Any child who adores Charlotte’s Web or Stuart Little would be enthralled by this simple biography which uses brief sentences to paint a picture of a boy who faced his fears and a man who found his life’s work in the “power of words” and “the glory of nature.” Ms. Herkert uses words as Ms. Castillo uses pictures to give us a portrait of Mr. E.B. White that will linger in the mind just as Charlotte and Wilbur and Stuart linger and enlighten and give joy.

Definitely recommended.

If you are interested in purchasing ($5.00) a curated list of favorite picture book biographies with over 300 picture books about all sorts of different people, email me at sherryDOTpray4youATgmailDOTcom. I’m highlighting picture book biographies in March. What is your favorite picture book about a real person?

The Pilot and the Little Prince by Peter Sis

The Pilot and the Little Prince: The Life of Antione De Saint Exupery by Peter Sis. Farrar Straus Giroux Books for Young Readers, 2014.

Like Alice in Wonderland, The Little Prince, written and published in the midst of the author’s exile from his native France, during World War II, is an odd book, hard to classify. Is it a book for children or for adults? Is it a philosophical parable or a simple fantasy, or both? Is it full of deep insights, or simply a silly story about a space-traveling prince? It’s certainly, like Alice again, a matter of taste. Some, like me and my youngest daughter, love it, while others find it abstruse and just plain weird. Early critics, when it was first published in New York, said that it was not at all a children’s book, but rather an adult parable in disguise. Therefore, it is fitting that Peter Sis’s picture book biography of author Antione de Saint Exupery is a bit hard to classify—and to read sequentially— as well.

Sis writes a straightforward biographical text that appears at the bottom of each page, but the illustrations are far from straightforward or clearly linear. Mr. Sis gives us much more information about Saint-Exupery, his life, and his times in the context of the pictures that are filled with facts, and maps, and timelines, and anecdotes, than he does in the actual biographical story that parades across the bottom of the pages of his book. This style may not be appealing to every reader. I confess I find it somewhat tedious to read text wrapped in a circle around a small picture or words that wiggle over a mountain or fly up the page instead of across from left to right.

But other readers may become lost (in a good way) in the variations in style and color and format that Sis uses to tell his story about the pilot who became a writer and then a photographer in the French war effort against Nazi Germany.

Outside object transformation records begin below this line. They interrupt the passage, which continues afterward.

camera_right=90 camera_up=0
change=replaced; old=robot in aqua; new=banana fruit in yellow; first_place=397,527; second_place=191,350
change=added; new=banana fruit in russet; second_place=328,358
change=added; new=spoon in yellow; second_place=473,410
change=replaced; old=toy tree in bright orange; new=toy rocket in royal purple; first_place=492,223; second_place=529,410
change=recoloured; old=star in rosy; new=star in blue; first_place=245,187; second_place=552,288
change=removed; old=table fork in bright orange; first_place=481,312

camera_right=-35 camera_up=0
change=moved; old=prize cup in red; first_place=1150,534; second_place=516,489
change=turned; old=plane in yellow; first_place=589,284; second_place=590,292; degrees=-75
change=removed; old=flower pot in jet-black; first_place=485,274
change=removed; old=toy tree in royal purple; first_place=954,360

“The boy would grow up to be a pilot. He would write about courageous flights, but also about places you might find if you were to fly long enough and far enough. What did he find on the earth? What did he find in the sky?”

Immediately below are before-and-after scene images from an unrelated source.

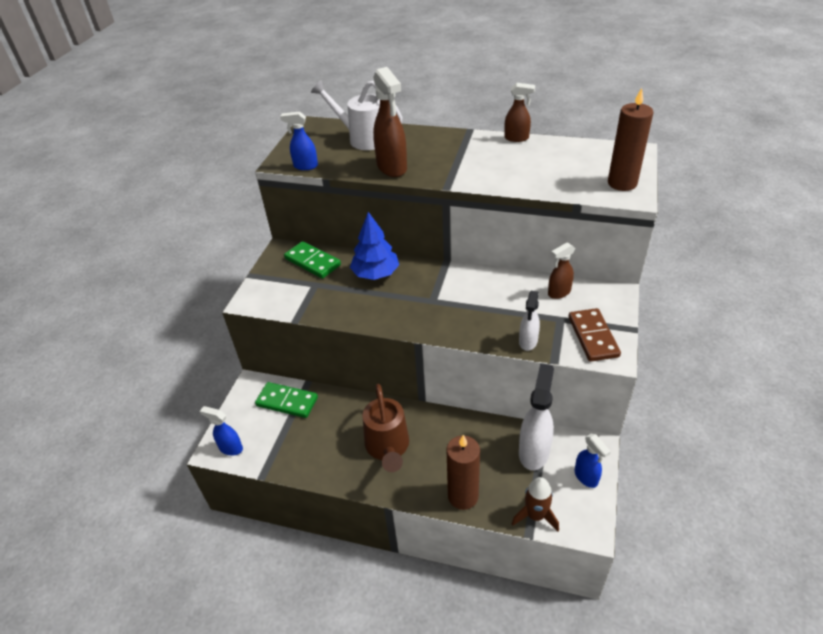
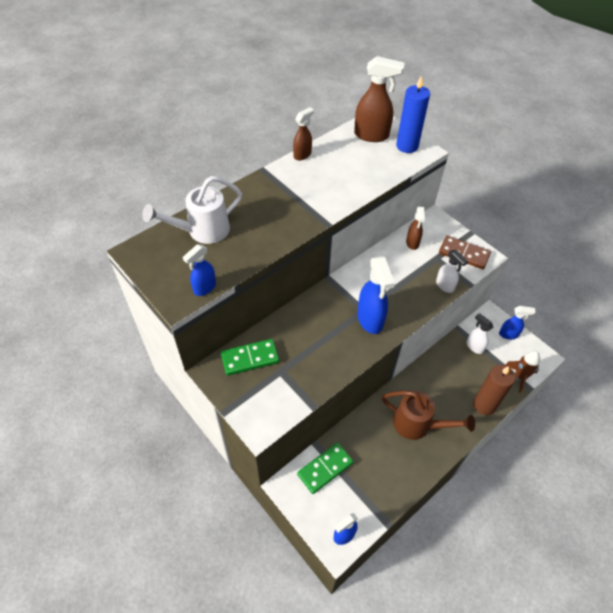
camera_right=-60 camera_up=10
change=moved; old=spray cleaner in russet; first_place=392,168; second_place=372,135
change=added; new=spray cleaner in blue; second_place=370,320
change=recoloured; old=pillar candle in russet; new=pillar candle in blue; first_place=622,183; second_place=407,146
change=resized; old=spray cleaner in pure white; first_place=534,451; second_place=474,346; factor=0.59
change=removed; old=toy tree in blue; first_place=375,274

“On July 31, 1944, at 8:45 a.m., he took off from Brogo, Corsica, to photograph enemy positions east of Lyon. It was a beautiful day. He was due back at 12:30. But he never returned. Some say he forgot his oxygen mask and vanished at sea. Maybe Antoine found his own glittering planet next to the stars.”

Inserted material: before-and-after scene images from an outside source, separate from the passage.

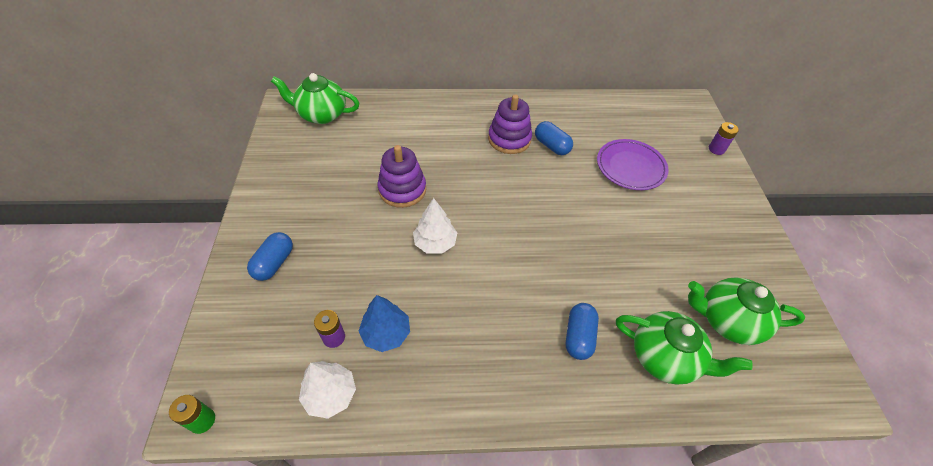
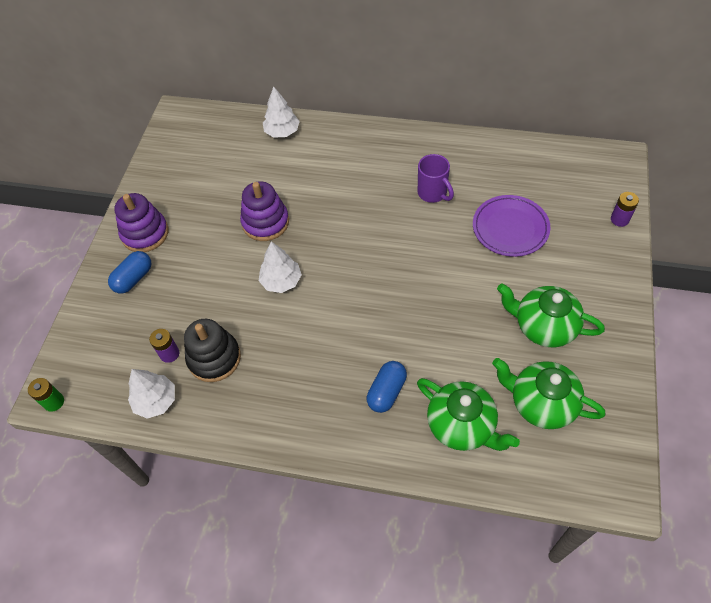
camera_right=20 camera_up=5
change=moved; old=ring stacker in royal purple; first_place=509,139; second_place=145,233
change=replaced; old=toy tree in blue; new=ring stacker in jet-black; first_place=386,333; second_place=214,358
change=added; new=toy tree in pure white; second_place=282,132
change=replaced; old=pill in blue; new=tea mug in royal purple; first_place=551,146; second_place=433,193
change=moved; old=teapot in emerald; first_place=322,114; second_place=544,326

The Pilot and the Little Prince could keep an aspiring pilot or writer or Little Prince aficionado amused and enthralled for quite some time. There’s plenty to explore and learn in this busy, beautiful book about a busy man who was an artist with beautiful and meaningful words.

If you are interested in purchasing ($5.00) a curated list of favorite picture book biographies with over 300 picture books about all sorts of different people, email me at sherryDOTpray4youATgmailDOTcom. I’m highlighting picture book biographies in March. What is your favorite picture book about a real person?

Little Fires Everywhere by Celeste Ng

This adult novel is about mothers and their children and their bond to their children. It’s quite compelling and the issues that are raised are thought-provoking and worthy of examination. However, I have a couple of issues myself with the novel and its believability and the lack of believable motivation and awareness on the part of some of the characters. To talk about these problems, I will have to give some spoilers for the plot of the novel, so here is your warning. Here there be spoilers.

Mia Warren is an artist (photographer) and a single mom. She and her teen daughter, Pearl, rent an apartment in Shaker Heights, Ohio, a Midwestern suburb that is, we are told repeatedly, the epitome of upper middle class respectability, predictability, and dullness. (Under the surface, however, there’s a lot of not respectable, unpredictable, and crazy stuff going on in good old Shaker Heights.) Mia’s and Pearl’s landlords are the Richardsons, particularly Elena Richardson, who lives in a luxurious two-story home in Shaker Heights with her four teenage children and her colorless and barely described husband. (You can forget the husband. He doesn’t really do much of anything in the story.) An old friend of Elena Richardson, Linda McCullough, attempts to adopt an abandoned baby. The baby, abandoned at a firehouse, is ethnically Chinese. In the meantime, Pearl develops a close friendship with the younger of the two Richardson sons, Moody, while Moody proceeds to fall hard for Pearl. Pearl, however, has a crush on the older Richardson, Trip, and eventually they get together. The oldest Richardson child, Lexie, eighteen, has a boyfriend who is black, and the two of them manage to get Linda pregnant. Mia, the avant-garde photographer, not only has a secret in her past that involves Pearl’s conception and birth, but she also befriends the Chinese baby’s real mother and tells her where her baby is, in the home of Elena Richardson’s friend, about to be adopted.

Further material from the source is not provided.